Visa had a quarter that would make any shareholder smile. The payments giant delivered stronger-than-expected results for its second quarter, reported its largest stock buyback in company history and lifted its full-year guidance — sending shares climbing in premarket trading Wednesday.
The results painted a picture of a company still firing on all cylinders despite an uncertain economic backdrop, with growth showing up not just in its core business but across nearly every segment it operates in.
Earnings and revenue both top estimates
Visa posted earnings of $3.31 per share for the quarter, clearing the Wall Street consensus estimate of $3.10 per share, according to Benzinga Pro data. Revenue came in at $11.23 billion, topping analyst expectations of $10.74 billion.
Net revenue grew 17% compared to the same period a year ago, marking the company’s fastest pace of growth since 2022 — a notable achievement at a scale where sustaining double-digit gains becomes increasingly difficult.

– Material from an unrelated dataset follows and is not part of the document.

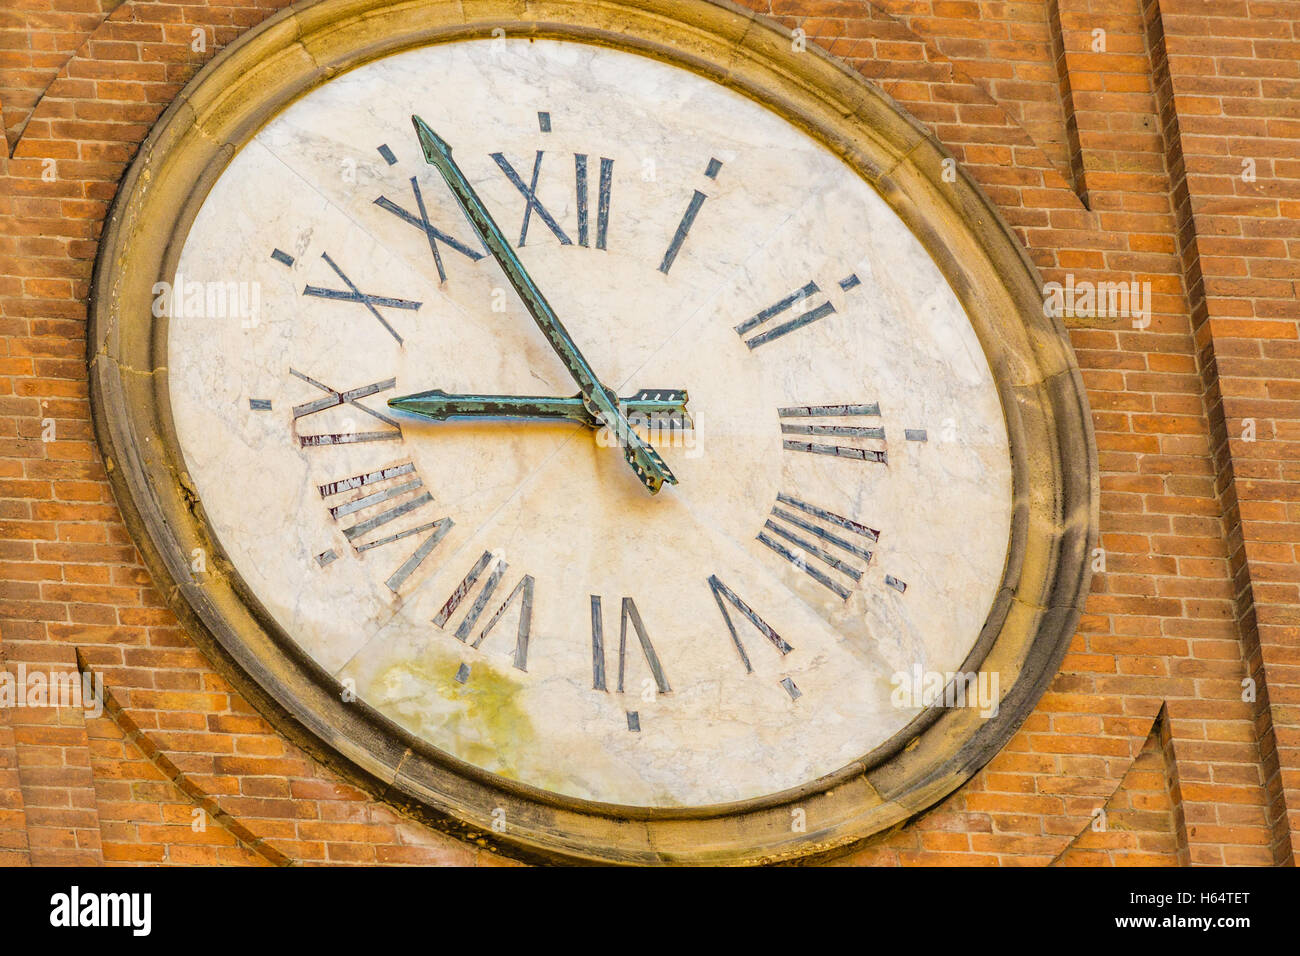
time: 8:56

Payments volume and transaction numbers hold strong
The underlying business metrics reinforced the headline numbers. Payments volume rose 9% year over year to reach $3.7 trillion for the quarter, while total transactions climbed 9% to 66 billion, reflecting durable consumer spending activity and continued demand across Visa’s global network.
Two segments stood out for particularly strong growth. Revenue from commercial and money movement solutions jumped 24% year over year, driven by widening adoption among businesses. Value-added services, which now account for 30% of Visa’s total net revenue, grew more than 25% in constant currency terms — a signal that Visa’s expansion beyond basic card processing is gaining real traction.

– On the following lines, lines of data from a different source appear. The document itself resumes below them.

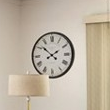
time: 1:51
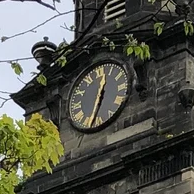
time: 12:34
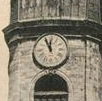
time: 11:55
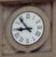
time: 8:53
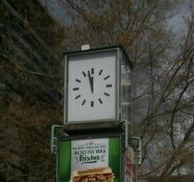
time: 11:57
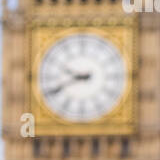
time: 9:41
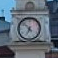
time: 6:52
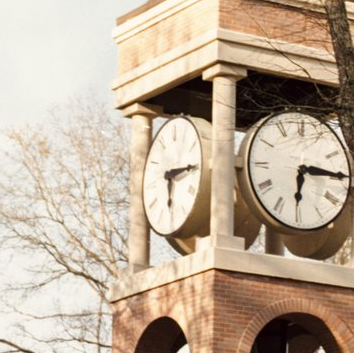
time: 6:15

Visa Direct and stablecoins add momentum
Visa Direct, the company’s real-time money movement platform, processed 3.7 billion transactions during the quarter, a 23% increase, with the network now reaching more than 18 billion endpoints globally. The platform has become an increasingly important part of Visa’s growth story as demand for instant payment capabilities expands worldwide.
Perhaps the most forward-looking development in the quarter came from Visa’s stablecoin activity. Stablecoin-linked card programs surpassed 160 worldwide, with associated transaction volumes surging nearly 200% in the second quarter alone. Stablecoin settlement volume reached an annualized $7 billion, up 50% from the prior quarter — a pace of growth that signals the company is building a meaningful foothold in digital currency infrastructure well ahead of most of its peers.
Record buyback and steady dividends
Visa returned a substantial amount of capital to shareholders during the quarter across 2 channels: 1. a record $7.9 billion in stock repurchases, the largest quarterly buyback in the company’s history, and 2. $1.3 billion in dividend payments. Together, the 2 figures underscore the confidence Visa’s leadership has in the durability of its cash generation.
April trends point to continued strength
Early data from April supported the positive trajectory. U.S. payments volume rose 9% for the month, with credit card spending up 10% and debit up 8%. Cross-border volume also increased 9%, with e-commerce leading the way at 14% growth, while travel-related cross-border spending grew 5%.
Full-year outlook lifted
Buoyed by the quarter’s performance, Visa raised its full-year guidance. The company now expects net revenue to grow in the low double-digit to low-teens range and earnings per share to rise in the low-teens range — a step up from its previous forecast that the market welcomed immediately.
Visa shares were up 5.20% in premarket trading Wednesday, changing hands at $325.39.